The risk of developing a secondary CNS cancer following radiation exposure has been well established, especially with meningiomas. However, it is important to highlight that the absolute risk of developing a radiation-induced tumor after radiotherapy to the CNS remains relatively low, and usually, the overall benefits of the treatment outweigh this possible negative complication.
Studies have shown that the estimated cumulative risk for malignant brain tumors is 0.5-2.7% at 15 years post radiotherapy. 75% of all radiation-induced gliomas are glioblastomas and 25% are lower grade astrocytomas .

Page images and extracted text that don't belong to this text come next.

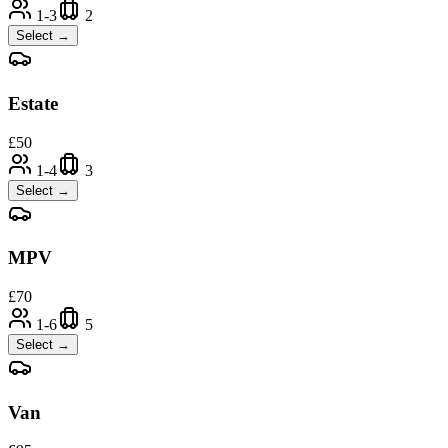
1-3
2
Select →
Estate
£
50
1-4
3
Select →
MPV
£
70
1-6
5
Select →
Van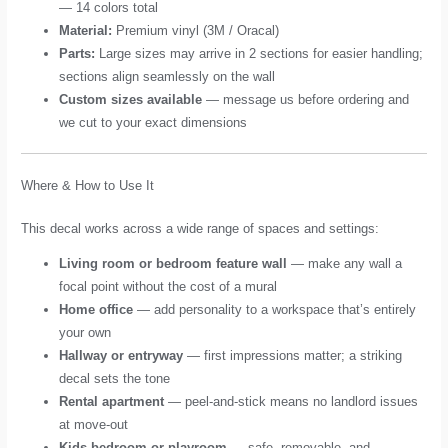
— 14 colors total
Material:
Premium vinyl (3M / Oracal)
Parts:
Large sizes may arrive in 2 sections for easier handling;
sections align seamlessly on the wall
Custom sizes available
— message us before ordering and
we cut to your exact dimensions
Where & How to Use It
This decal works across a wide range of spaces and settings:
Living room or bedroom feature wall
— make any wall a
focal point without the cost of a mural
Home office
— add personality to a workspace that’s entirely
your own
Hallway or entryway
— first impressions matter; a striking
decal sets the tone
Rental apartment
— peel-and-stick means no landlord issues
at move-out
Kids bedroom or playroom
— safe, removable, and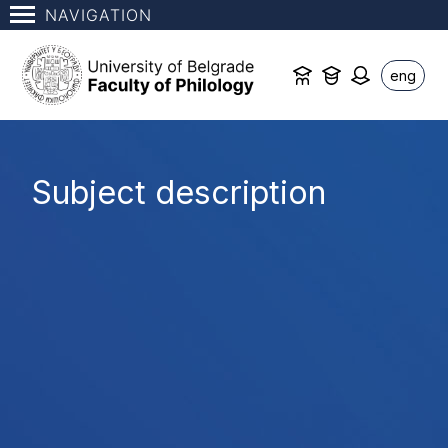
NAVIGATION
eng
Subject description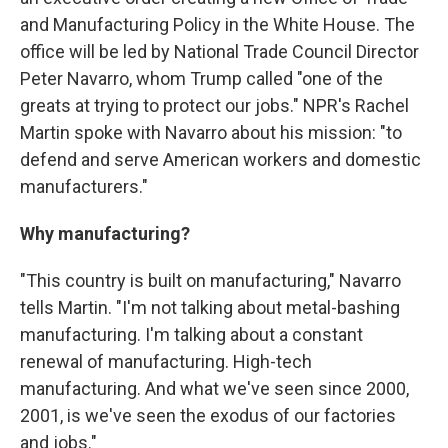
and Manufacturing Policy in the White House. The
office will be led by National Trade Council Director
Peter Navarro, whom Trump called "one of the
greats at trying to protect our jobs." NPR's Rachel
Martin spoke with Navarro about his mission: "to
defend and serve American workers and domestic
manufacturers."
Why manufacturing?
"This country is built on manufacturing," Navarro
tells Martin. "I'm not talking about metal-bashing
manufacturing. I'm talking about a constant
renewal of manufacturing. High-tech
manufacturing. And what we've seen since 2000,
2001, is we've seen the exodus of our factories
and jobs."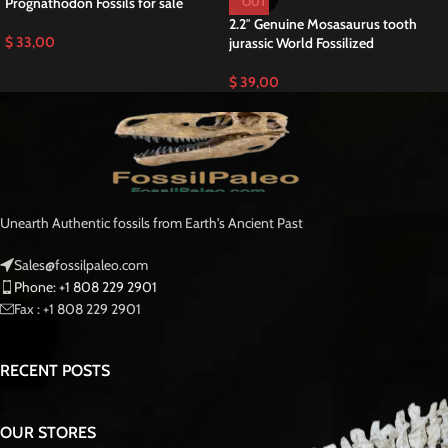
Prognathodon Fossils for sale
OUT
2.2″ Genuine Mosasaurus tooth
$
33,00
jurassic World Fossilized
$
39,00
Unearth Authentic fossils from Earth's Ancient Past
Sales@fossilpaleo.com
Phone: +1 808 229 2901
Fax : +1 808 229 2901
RECENT POSTS
OUR STORES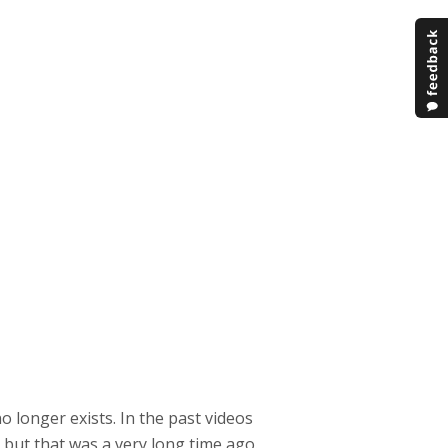
no longer exists. In the past videos
 but that was a very long time ago.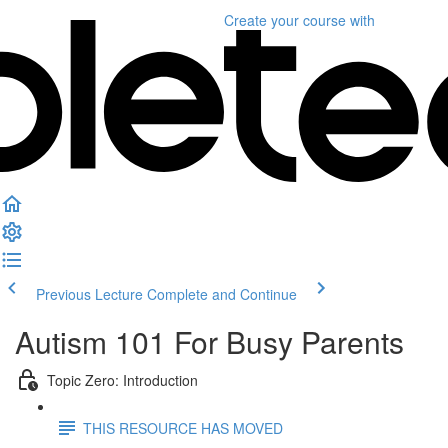
Create your course
with
Previous Lecture
Complete and Continue
Autism 101 For Busy Parents
Topic Zero: Introduction
THIS RESOURCE HAS MOVED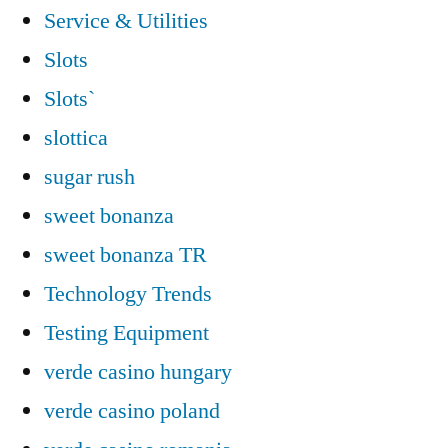
Service & Utilities
Slots
Slots`
slottica
sugar rush
sweet bonanza
sweet bonanza TR
Technology Trends
Testing Equipment
verde casino hungary
verde casino poland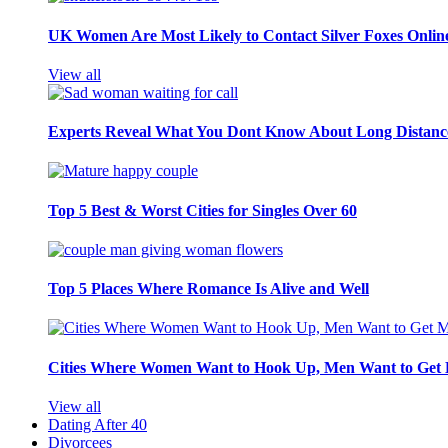
UK Women Are Most Likely to Contact Silver Foxes Onlin
View all
Experts Reveal What You Dont Know About Long Distance
Top 5 Best & Worst Cities for Singles Over 60
Top 5 Places Where Romance Is Alive and Well
Cities Where Women Want to Hook Up, Men Want to Get 
View all
Dating After 40
Divorcees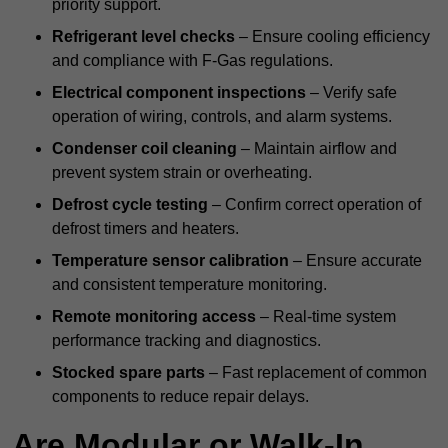
priority support.
Refrigerant level checks
– Ensure cooling efficiency
and compliance with F-Gas regulations.
Electrical component inspections
– Verify safe
operation of wiring, controls, and alarm systems.
Condenser coil cleaning
– Maintain airflow and
prevent system strain or overheating.
Defrost cycle testing
– Confirm correct operation of
defrost timers and heaters.
Temperature sensor calibration
– Ensure accurate
and consistent temperature monitoring.
Remote monitoring access
– Real-time system
performance tracking and diagnostics.
Stocked spare parts
– Fast replacement of common
components to reduce repair delays.
Are Modular or Walk-In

Microarray gene expression profiling has been used experimentally to differ radiation-induced from spontaneous glioblastomas .
Radiation-induced malignancies have been defined as those tumors which fulfill the following criteria:
- tumor in a previously irradiated area
- sufficient latency time between the original and new tumors
- new tumor must have distinct histology from the original
- no history of disease predisposing to tumor development
There are no specific imaging features of the tumors themselves that differ radiation-induced from the sporadic gliomas. Please refer to the dedicated articles in the different types of gliomas for further details.